The quick build and installation process is just one way Vlad is using his business to change the user experience in the construction industry. Rather than working with unpredictable or overrun budgets and timelines, which are typical for new builds, ELMNTL offers fixed-price guarantees and timelines up front.
But ELMNTL’s ethos extends beyond numbers and dates. The heart of the company is building beautiful structures made for and from the planet and bringing people back to nature and the “spirit of adventure,” says Vlad.
“We weren’t built for inboxes and asphalt. We were made to gather around fire, to feel the bite of wind, the weight of stone,” he says, referring to a poem about his company. “ … We craft spaces and tools not to escape life, but to return to it—to the grit and grace of living closer to what matters.”
Be it an ADU or backyard office in a Denver backyard or a cabin in the Olympic Mountains of Washington, ELMNTL’s builds enhance customers’ surrounding landscapes and environments. The company’s designs, created by head of design Jonno Holden and Vlad, draw inspiration from the rugged beauty of Colorado and feature expansive floor-to-ceiling windows that bring the outside in. Each sauna, ADU, and cabin is made from “pure materials” that are safe to breathe and be around, Vlad says.
“We go above and beyond,” he says. Each build meets the most stringent energy codes in Colorado and features airtight doors and windows, and a continuous insulation blanket that makes living comfortable and heating the space affordable. “We don’t use any plastics, and that’s a little philosophical; we don’t like the idea that a building cannot go back to the earth in totality. … We want to make sure the building has an end of life that ends in the earth or can be repurposed for future builds.”
As ELMNTL continues to design and build spaces around how people interact with nature, it’s also expanding.

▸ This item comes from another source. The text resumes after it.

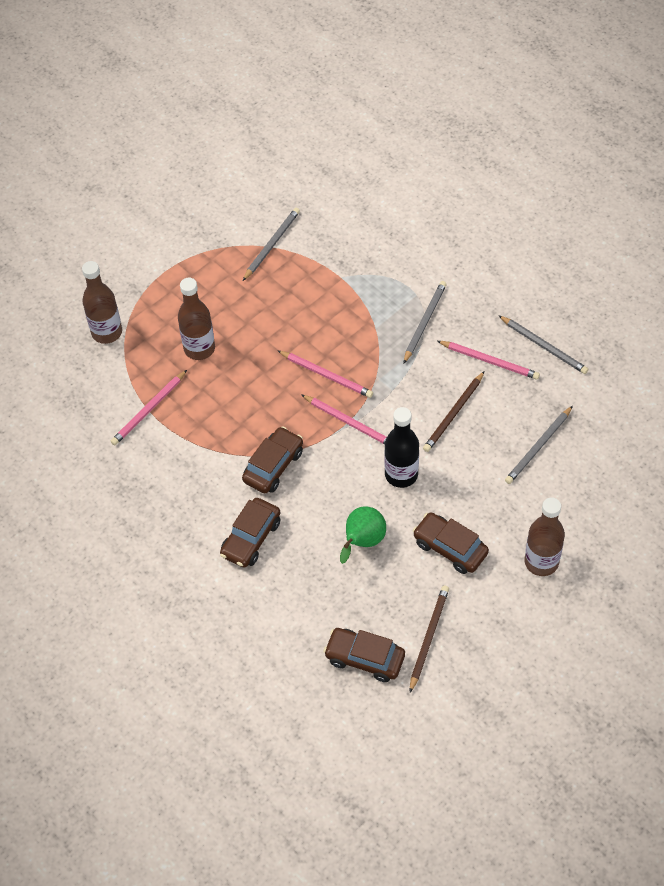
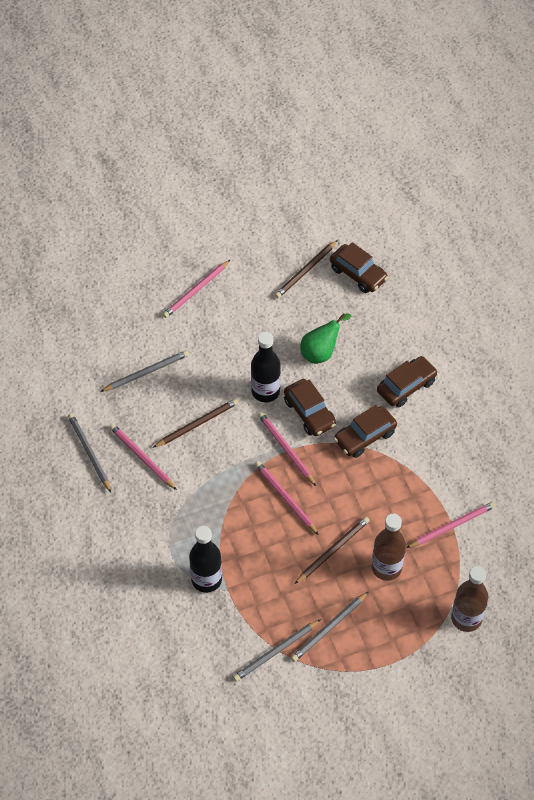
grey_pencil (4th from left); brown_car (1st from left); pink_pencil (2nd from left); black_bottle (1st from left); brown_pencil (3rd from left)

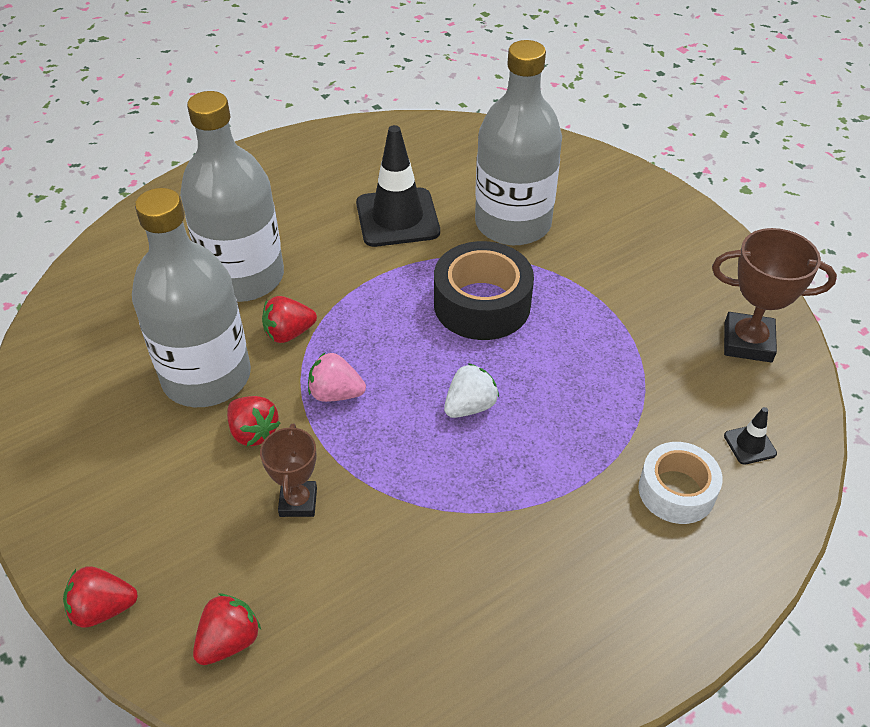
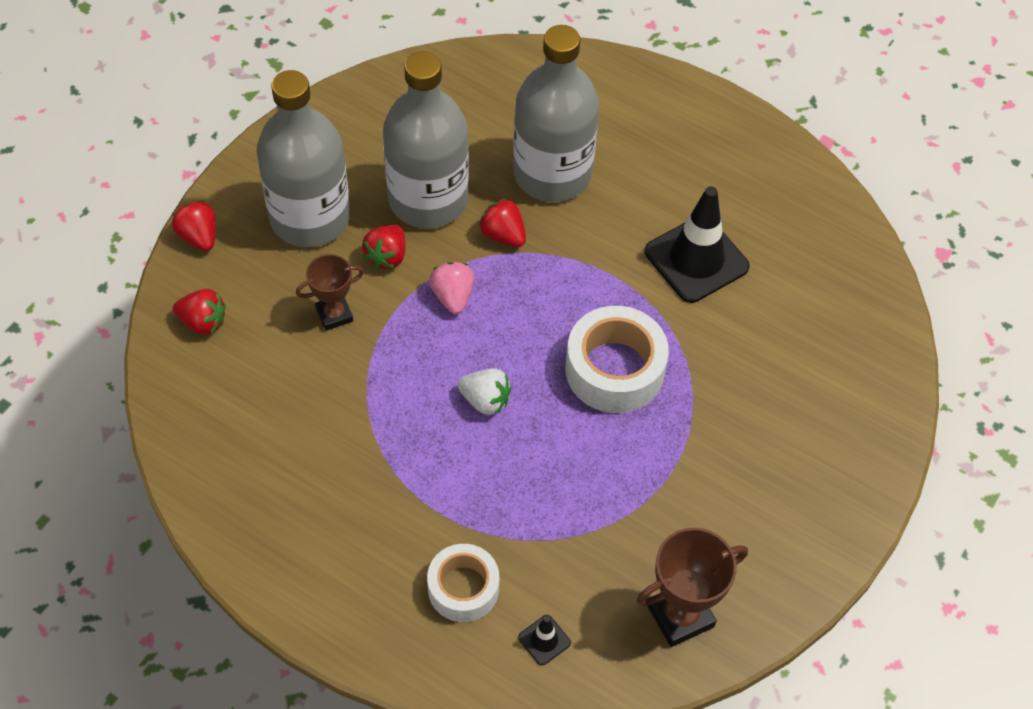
white_tape (2nd from left); grey_bottle (1st from left); brown_trophy (2nd from left)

The company recently launched a turnkey service for hospitality clients and a new cabin design, Shelter S2, that features glass on three sides of the dwelling. It’s also offering more module options that show how several cabins or ADUs can be fitted together and grow as clients’ needs and families evolve.
In the near future, ELMNTL will offer new roof designs and quadruple its capacity, expanding its physical footprint in Longmont.